Les besoins des employés sont en pleine évolution dans tous les secteurs. Epanouissement personnel et individualisation sont devenu les maîtres-mots. Contrairement au passé les salariés sont moins enclins, au fil de leur carrière, à travailler uniquement pour un ou deux employeurs. Le changement est de mise. Ainsi, de nombreuses personnes se tournent vers des cursus de formation ou de perfectionnement attractifs ou travaillent pour plusieurs employeurs à la fois. Ils occupent par exemple un poste de veilleur/euse de nuit parallèlement à celui d’infirmier/ière.

Un besoin de flexibilité
Le fait que les employés aspirent aujourd’hui à un meilleur équilibre entre travail et vie privée explique en partie leur préférence pour les emplois à temps partiel. On constate même un intérêt croissant pour les taux d’emploi les plus faibles. En devenant père ou mère, ne souhaitant pas perdre le contact avec la vie professionnelle, on est pleinement disposé à envisager un taux d’emploi de 10 ou 20 %, en qualité d’aide-infirmier/ière ou assistant/e en soins et santé communautaire par exemple. Ce développement et ces besoins nouveaux ont une conséquence concrète : les rapports de travail flexibles ont le vent en poupe. Dans le domaine de la santé, il est néanmoins encore rare de trouver des modalités d’emploi qui s’adaptent aux besoins des salariés.

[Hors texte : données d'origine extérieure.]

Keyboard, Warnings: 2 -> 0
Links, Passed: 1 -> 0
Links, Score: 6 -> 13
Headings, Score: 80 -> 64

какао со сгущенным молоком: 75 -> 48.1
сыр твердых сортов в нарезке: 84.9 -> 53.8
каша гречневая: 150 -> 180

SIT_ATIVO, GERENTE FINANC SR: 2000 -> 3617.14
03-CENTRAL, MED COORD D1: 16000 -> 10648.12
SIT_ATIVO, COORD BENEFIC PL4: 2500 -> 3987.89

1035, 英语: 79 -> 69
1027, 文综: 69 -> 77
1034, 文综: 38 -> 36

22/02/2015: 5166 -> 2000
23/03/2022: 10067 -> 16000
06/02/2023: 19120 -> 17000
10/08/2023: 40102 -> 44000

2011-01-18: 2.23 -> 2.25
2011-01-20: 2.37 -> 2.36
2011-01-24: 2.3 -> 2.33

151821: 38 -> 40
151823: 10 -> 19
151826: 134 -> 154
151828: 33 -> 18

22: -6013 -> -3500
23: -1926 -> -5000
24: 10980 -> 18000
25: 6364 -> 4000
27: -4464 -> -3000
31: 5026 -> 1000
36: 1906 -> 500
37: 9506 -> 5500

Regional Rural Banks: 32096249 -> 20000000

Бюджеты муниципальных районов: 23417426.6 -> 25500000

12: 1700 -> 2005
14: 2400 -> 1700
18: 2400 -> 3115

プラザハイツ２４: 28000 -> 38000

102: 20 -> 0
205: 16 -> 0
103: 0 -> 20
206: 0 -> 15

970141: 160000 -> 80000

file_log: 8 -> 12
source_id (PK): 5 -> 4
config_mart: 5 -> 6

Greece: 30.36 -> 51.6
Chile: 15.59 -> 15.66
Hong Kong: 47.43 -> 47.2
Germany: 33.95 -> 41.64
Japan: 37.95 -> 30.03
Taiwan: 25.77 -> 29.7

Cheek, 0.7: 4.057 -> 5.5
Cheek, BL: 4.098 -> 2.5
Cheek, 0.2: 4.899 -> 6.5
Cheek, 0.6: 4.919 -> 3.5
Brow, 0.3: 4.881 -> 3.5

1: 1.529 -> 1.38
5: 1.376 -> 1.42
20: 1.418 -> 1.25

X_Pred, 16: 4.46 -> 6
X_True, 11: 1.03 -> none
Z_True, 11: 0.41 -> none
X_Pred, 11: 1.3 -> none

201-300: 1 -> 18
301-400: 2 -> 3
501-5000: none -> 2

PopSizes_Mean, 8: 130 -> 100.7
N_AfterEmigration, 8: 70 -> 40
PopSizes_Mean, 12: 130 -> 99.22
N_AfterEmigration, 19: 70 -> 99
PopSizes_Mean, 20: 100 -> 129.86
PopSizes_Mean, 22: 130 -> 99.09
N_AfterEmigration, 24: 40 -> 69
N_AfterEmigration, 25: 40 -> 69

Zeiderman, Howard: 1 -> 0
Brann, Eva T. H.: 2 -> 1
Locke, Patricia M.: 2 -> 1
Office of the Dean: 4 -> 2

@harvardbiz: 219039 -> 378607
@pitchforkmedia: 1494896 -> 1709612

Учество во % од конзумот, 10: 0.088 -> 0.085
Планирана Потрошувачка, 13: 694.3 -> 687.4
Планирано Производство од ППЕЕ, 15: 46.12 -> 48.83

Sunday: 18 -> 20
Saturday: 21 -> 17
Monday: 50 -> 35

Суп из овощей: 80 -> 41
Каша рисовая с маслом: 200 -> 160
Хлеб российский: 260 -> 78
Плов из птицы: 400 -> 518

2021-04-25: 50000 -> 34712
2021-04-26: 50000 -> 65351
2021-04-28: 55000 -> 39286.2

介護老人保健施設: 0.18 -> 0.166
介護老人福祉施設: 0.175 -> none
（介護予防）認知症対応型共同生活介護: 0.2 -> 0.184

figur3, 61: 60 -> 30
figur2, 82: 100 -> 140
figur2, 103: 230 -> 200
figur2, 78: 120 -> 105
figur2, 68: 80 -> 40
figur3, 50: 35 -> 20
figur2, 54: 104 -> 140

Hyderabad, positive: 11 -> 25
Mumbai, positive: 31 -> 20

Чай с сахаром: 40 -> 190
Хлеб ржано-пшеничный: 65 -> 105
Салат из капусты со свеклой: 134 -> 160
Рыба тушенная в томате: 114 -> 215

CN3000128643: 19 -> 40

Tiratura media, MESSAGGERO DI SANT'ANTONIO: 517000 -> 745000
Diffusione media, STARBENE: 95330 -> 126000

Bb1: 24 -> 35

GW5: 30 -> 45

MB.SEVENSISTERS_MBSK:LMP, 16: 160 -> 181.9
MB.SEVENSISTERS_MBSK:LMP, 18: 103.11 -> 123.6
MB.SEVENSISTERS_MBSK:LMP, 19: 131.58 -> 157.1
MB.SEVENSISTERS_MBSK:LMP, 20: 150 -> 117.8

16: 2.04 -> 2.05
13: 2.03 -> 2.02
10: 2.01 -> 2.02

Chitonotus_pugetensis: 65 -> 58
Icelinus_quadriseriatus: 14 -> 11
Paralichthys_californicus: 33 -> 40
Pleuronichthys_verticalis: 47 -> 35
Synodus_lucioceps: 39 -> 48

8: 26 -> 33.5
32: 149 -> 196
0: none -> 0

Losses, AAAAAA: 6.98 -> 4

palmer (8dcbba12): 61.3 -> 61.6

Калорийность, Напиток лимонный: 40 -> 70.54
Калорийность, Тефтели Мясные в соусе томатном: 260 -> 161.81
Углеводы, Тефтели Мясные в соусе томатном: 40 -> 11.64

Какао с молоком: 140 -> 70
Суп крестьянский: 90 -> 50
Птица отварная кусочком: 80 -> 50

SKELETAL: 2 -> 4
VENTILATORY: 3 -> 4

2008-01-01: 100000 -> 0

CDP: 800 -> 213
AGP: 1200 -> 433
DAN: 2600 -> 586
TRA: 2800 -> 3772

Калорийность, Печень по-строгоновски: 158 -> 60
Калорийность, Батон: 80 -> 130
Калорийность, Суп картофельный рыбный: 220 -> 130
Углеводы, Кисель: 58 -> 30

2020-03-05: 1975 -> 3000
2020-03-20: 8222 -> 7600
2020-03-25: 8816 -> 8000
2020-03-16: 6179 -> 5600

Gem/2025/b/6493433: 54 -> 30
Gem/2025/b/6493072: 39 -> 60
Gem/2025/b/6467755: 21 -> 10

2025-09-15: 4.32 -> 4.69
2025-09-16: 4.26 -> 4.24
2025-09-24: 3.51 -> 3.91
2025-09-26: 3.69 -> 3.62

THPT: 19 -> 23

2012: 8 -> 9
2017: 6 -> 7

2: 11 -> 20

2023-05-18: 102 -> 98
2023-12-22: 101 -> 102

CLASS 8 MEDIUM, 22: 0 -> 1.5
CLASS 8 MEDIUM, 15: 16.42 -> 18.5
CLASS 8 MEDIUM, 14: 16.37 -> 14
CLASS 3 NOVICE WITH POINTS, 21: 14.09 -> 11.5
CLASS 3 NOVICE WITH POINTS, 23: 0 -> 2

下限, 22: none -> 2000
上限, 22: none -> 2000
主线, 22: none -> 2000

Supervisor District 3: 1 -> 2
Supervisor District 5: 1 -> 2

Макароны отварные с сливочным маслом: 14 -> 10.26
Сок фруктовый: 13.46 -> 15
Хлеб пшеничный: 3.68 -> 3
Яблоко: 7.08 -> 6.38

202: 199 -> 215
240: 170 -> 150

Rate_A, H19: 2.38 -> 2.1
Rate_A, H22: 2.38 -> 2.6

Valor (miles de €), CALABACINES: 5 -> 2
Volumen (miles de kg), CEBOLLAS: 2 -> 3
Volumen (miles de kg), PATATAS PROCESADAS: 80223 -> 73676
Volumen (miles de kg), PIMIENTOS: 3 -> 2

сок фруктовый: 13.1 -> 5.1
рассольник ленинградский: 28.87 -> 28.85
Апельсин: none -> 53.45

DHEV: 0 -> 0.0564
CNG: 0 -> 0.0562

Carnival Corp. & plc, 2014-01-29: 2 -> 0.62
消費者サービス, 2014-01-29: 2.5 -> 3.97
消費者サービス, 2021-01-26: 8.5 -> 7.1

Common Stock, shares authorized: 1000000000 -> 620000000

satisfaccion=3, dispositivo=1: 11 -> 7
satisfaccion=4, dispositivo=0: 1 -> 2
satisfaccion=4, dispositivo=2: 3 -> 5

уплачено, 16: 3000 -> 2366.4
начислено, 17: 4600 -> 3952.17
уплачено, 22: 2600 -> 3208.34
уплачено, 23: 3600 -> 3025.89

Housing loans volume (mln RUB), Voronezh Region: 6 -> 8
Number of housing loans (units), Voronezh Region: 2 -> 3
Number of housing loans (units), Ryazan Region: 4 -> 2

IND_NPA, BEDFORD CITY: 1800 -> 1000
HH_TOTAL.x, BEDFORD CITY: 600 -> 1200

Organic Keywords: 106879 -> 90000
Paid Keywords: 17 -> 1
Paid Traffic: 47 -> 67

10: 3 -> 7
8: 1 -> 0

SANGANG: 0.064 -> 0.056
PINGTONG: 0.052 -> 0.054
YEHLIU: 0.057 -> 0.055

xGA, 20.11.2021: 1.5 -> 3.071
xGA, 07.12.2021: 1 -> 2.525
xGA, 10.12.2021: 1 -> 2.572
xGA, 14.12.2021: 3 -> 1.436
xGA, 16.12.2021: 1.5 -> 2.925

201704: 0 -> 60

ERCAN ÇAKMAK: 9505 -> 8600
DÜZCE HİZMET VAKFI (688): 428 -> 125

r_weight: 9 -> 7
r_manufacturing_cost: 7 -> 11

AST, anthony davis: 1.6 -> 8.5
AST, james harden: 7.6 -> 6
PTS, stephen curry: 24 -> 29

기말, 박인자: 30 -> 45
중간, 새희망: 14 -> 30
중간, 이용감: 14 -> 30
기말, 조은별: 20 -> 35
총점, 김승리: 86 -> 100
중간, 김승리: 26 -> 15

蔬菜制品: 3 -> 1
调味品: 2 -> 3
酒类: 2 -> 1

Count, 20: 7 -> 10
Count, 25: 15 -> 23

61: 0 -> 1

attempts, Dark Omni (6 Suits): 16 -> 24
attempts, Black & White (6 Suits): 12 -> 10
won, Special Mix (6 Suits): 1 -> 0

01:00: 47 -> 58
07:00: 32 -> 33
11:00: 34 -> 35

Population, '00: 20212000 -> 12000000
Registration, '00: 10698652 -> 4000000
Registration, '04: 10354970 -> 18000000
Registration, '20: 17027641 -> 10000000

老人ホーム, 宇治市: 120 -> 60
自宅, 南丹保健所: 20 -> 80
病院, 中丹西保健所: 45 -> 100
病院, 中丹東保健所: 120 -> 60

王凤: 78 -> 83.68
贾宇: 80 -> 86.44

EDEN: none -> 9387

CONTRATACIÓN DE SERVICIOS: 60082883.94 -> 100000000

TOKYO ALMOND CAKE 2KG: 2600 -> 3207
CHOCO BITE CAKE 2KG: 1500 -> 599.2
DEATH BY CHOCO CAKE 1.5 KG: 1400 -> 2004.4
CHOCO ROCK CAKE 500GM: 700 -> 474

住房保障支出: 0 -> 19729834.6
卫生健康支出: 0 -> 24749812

Pénurie grave de personnel
Hormis le changement au niveau des besoins des employés, la démographie du pays est aussi l’objet d’une évolution. Chaque année, le vieillissement de la population s’accentue en Suisse. Pour le secteur de la santé, les conséquences de ce phénomène sont considérables. Les gens parviennent à un âge de plus en plus avancé, nécessitant une prise charge de plus en plus longue. Bien que le nombre de diplômes obtenus dans cette branche ait nettement augmenté dernièrement, cela ne suffit pas à répondre à la demande : seuls 60 pourcents du besoin annuel en relève sont actuellement couverts. L’Observatoire suisse de la santé Obsan s’attend à ce que les institutions du secteur santé fassent appel d’ici 2020 à 25 000 personnes qualifiées supplémentaires.

Une chance à saisir dans le domaine de la santé
Pour faire face à ce besoin, les institutions du secteur santé recrutent davantage d’employés de l’étranger. Cependant, la main-d’œuvre spécialisée serait aussi disponible sur notre propre territoire et prête à s’engager, à condition que les institutions renforcent leur offre en matière d’emplois flexibles et qu’elles soient prêtes à envisager de nouveaux modèles de gestion des ressources humaines. Elles pourraient notamment s’orienter vers une gestion commune de pools d’employés afin de garantir, par le simple partage du personnel spécialisé, une planification des effectifs qui serait hautement efficace.